Muchas de las tareas administrativas que hace tu equipo cada semana tienen un patrón claro y se pueden automatizar. No siempre hace falta contratar. Hace falta identificar qué tareas son y hacer que un sistema con IA se encargue de ellas.
5 sumideros de tiempo habituales en empresas B2B
- 1. Responder emails repetitivos (preguntas frecuentes, seguimientos, confirmaciones)
- 2. Preparar informes y reportes (semanales, mensuales, de campaña)
- 3. Gestión de citas y calendario (coordinación, confirmaciones, reagendas)
- 4. Introducción manual de datos (CRM, hojas de cálculo, facturas)
- 5. Seguimiento de propuestas y leads (recordatorios manuales)
Checklist: tareas automatizables en tu empresa ahora mismo
- ¿Respondes preguntas repetidas por email? Compara una plantilla, una base de ayuda y una respuesta asistida antes de construir un chatbot
- ¿Preparas el mismo informe cada semana con datos de varias herramientas? → Dashboard automático
- ¿Confirmas citas manualmente por email o WhatsApp? → Sistema de recordatorios + agenda automática
- ¿Copias datos de un sistema a otro regularmente? → Integración automática entre plataformas
- ¿Sigues leads de forma manual con una lista en Excel? → CRM con seguimiento automático
- ¿Envías propuestas personalizadas desde cero cada vez? → Generador de propuestas con IA
Cómo pasar esas horas a euros
Apunta durante dos semanas cuántas horas se van en esas tareas y calcula la media semanal. Multiplícala por 4,33 para estimar un mes y por el coste hora completo de tu equipo. Ejemplo hipotético: 6 horas semanales × 4,33 × 24 € por hora son 623,52 € mensuales de capacidad dedicada a esa tarea. Eso no es ahorro automático.
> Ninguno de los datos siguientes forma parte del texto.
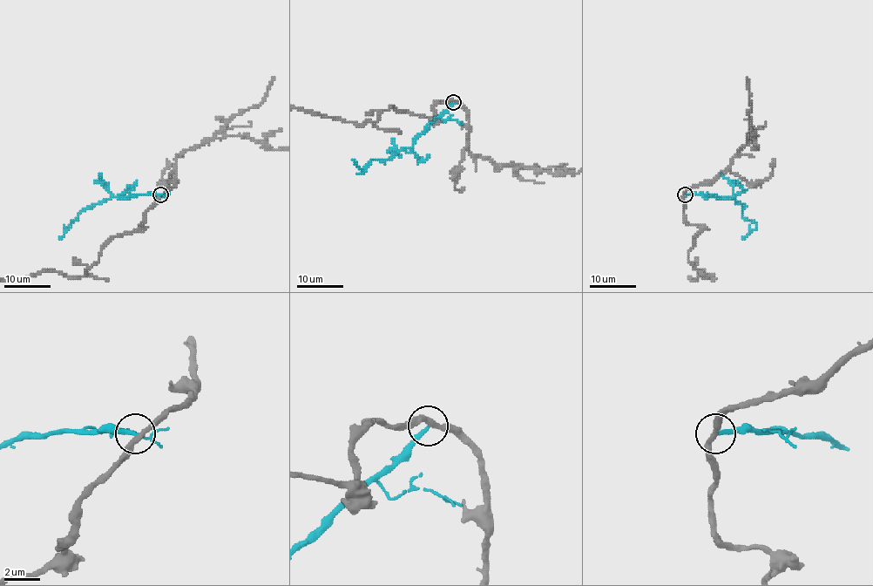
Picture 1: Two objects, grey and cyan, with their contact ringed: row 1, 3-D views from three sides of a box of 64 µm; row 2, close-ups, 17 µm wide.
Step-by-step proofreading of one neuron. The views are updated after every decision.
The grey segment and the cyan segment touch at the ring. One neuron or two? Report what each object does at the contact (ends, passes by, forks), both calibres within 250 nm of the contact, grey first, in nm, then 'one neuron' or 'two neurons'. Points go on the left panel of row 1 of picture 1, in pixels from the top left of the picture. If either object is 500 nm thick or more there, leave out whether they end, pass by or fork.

Estima qué porcentaje eliminará realmente el sistema, resta revisión humana, licencias y mantenimiento, y compara el resultado con la inversión.
Cómo priorizar qué automatizar primero
Empieza por la tarea que: a) se repite más veces a la semana, b) tiene un patrón claro (siempre se hace igual), c) no requiere decisión estratégica. El primer proyecto debería ser pequeño y fácil de medir. No intentes automatizar todo a la vez: empieza por un proceso, mide y luego amplía.